**EXERCISE DETAILS:** Write out everything from the line that contains "Rank the series" down to the end of the records, word for word. Leave the pictures out of your answer.

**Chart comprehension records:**
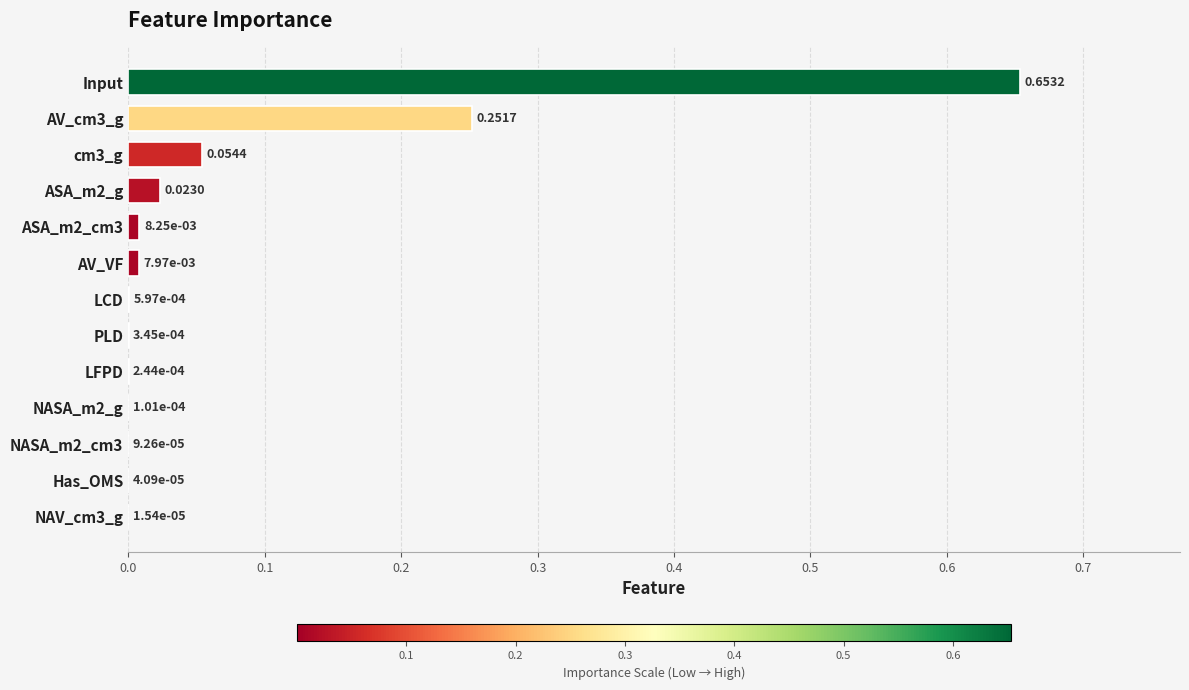

Which label corresponds to the largest value in the chart?

Input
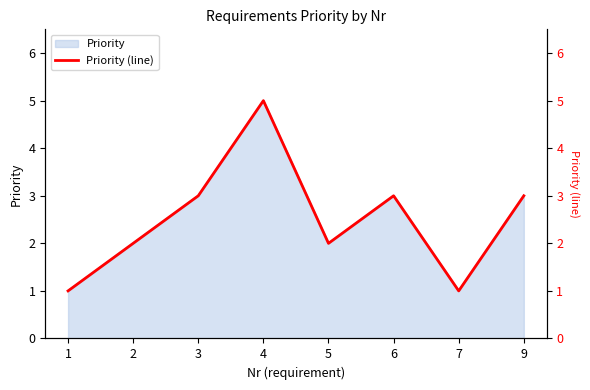

What is the average value?

2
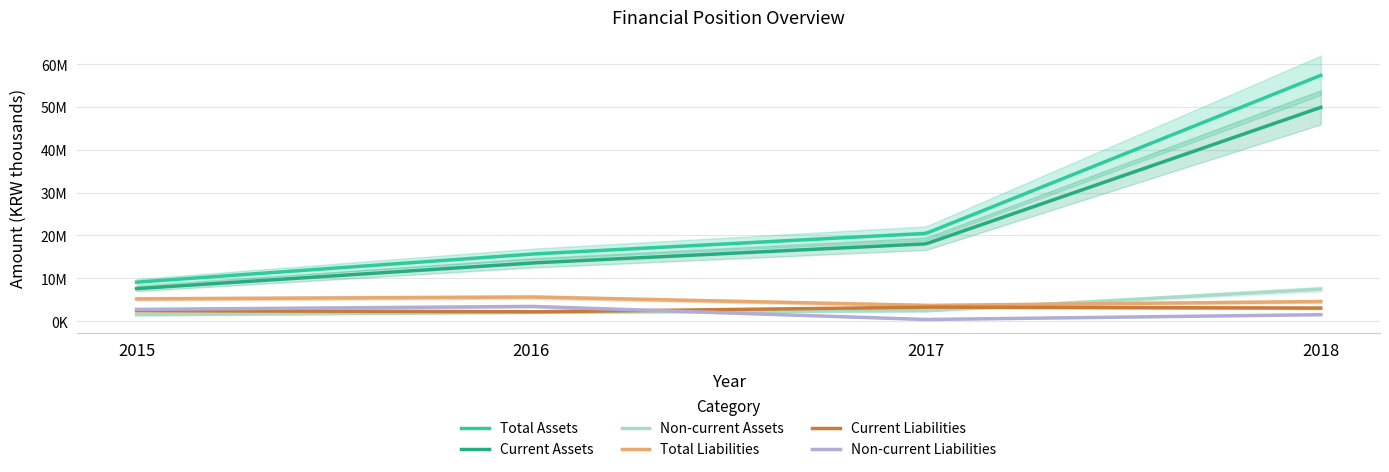

Rank the series at 2017 from lowest to highest value.

Non-current Liabilities, Non-current Assets, Current Liabilities, Total Liabilities, Current Assets, Total Assets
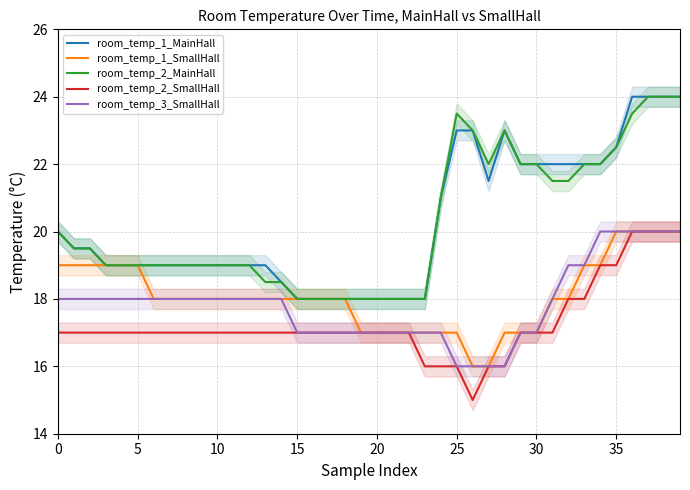

Which series has the widest spread of values?

room_temp_1_MainHall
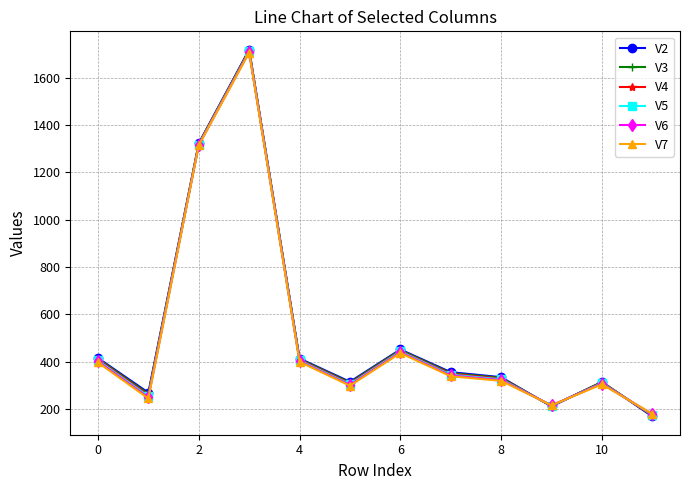

What is the lowest value of the V5 series?

175.1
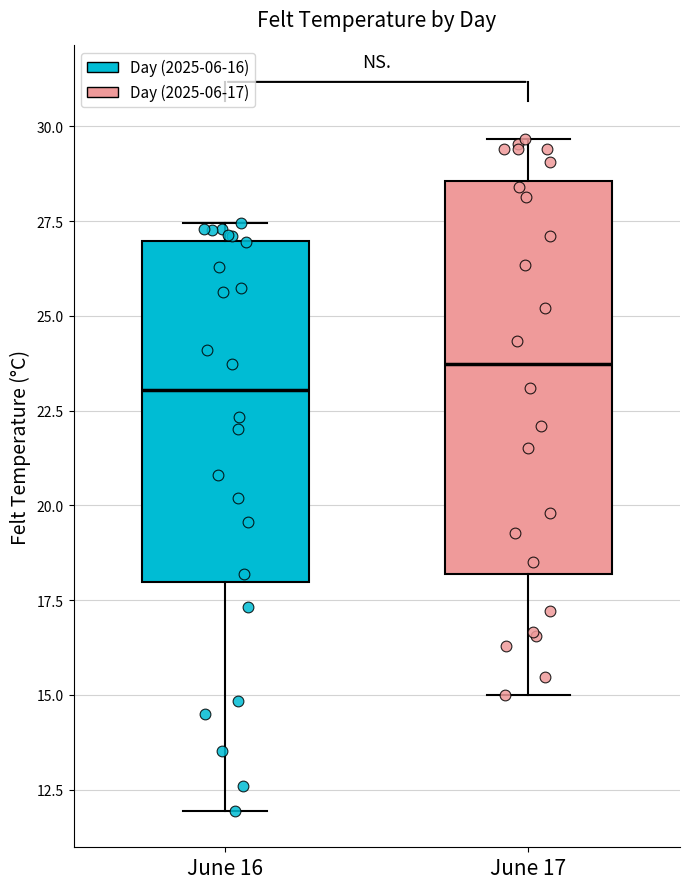

Reading left to right, transcribe this box plot: for each box, give where its median line is, the range the box spans, and where its two whiskers end, as read against the y-axis. The values are not printed on the chart, so give them approximately, as read against the axis.

June 16: median 23.0, box 18.0 to 27.0, whiskers 12.0 to 27.5
June 17: median 23.5, box 18.0 to 28.5, whiskers 15.0 to 29.5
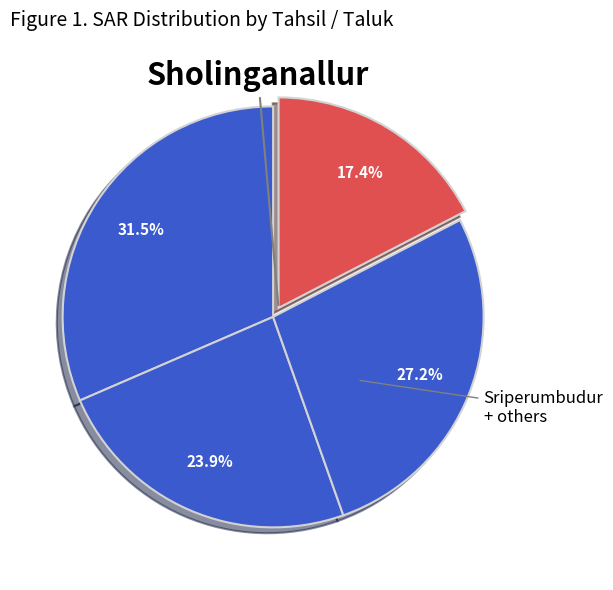

How many segments does this pie chart have?

4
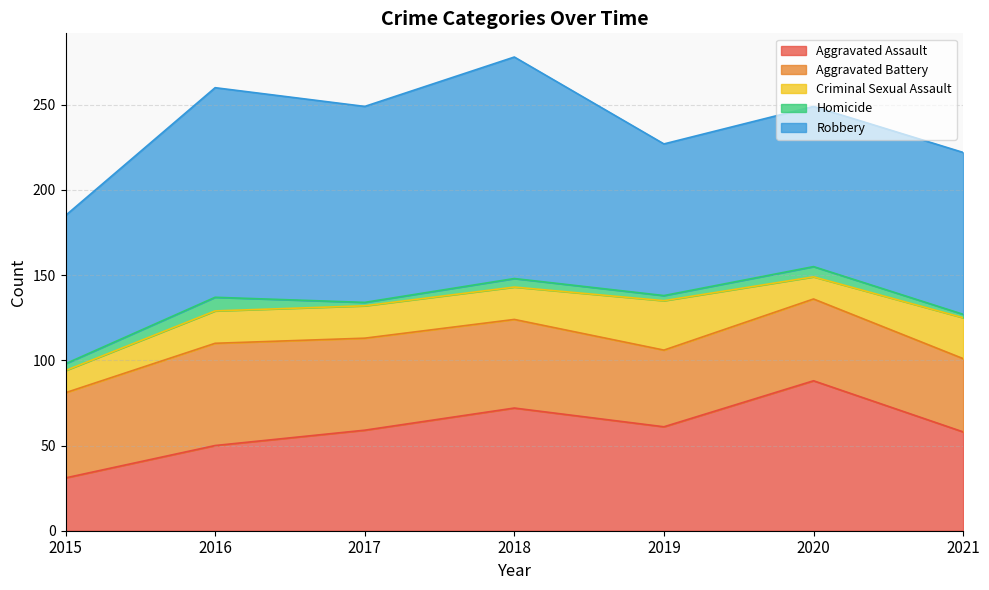

Which has a higher value, 2017 or 2015?

2017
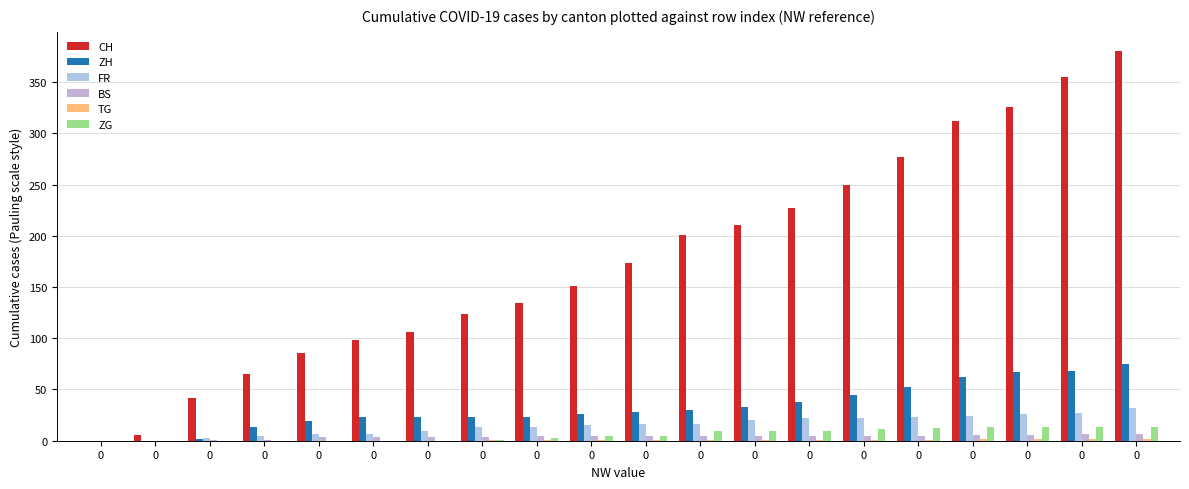

What is the maximum value shown in the chart?

380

**EXERCISE SOLUTION:**
Rank the series at 2017 from lowest to highest value.

Non-current Liabilities, Non-current Assets, Current Liabilities, Total Liabilities, Current Assets, Total Assets

Which series has the widest spread of values?

room_temp_1_MainHall

What is the lowest value of the V5 series?

175.1

Reading left to right, transcribe this box plot: for each box, give where its median line is, the range the box spans, and where its two whiskers end, as read against the y-axis. The values are not printed on the chart, so give them approximately, as read against the axis.

June 16: median 23.0, box 18.0 to 27.0, whiskers 12.0 to 27.5
June 17: median 23.5, box 18.0 to 28.5, whiskers 15.0 to 29.5

How many segments does this pie chart have?

4

Which has a higher value, 2017 or 2015?

2017

What is the maximum value shown in the chart?

380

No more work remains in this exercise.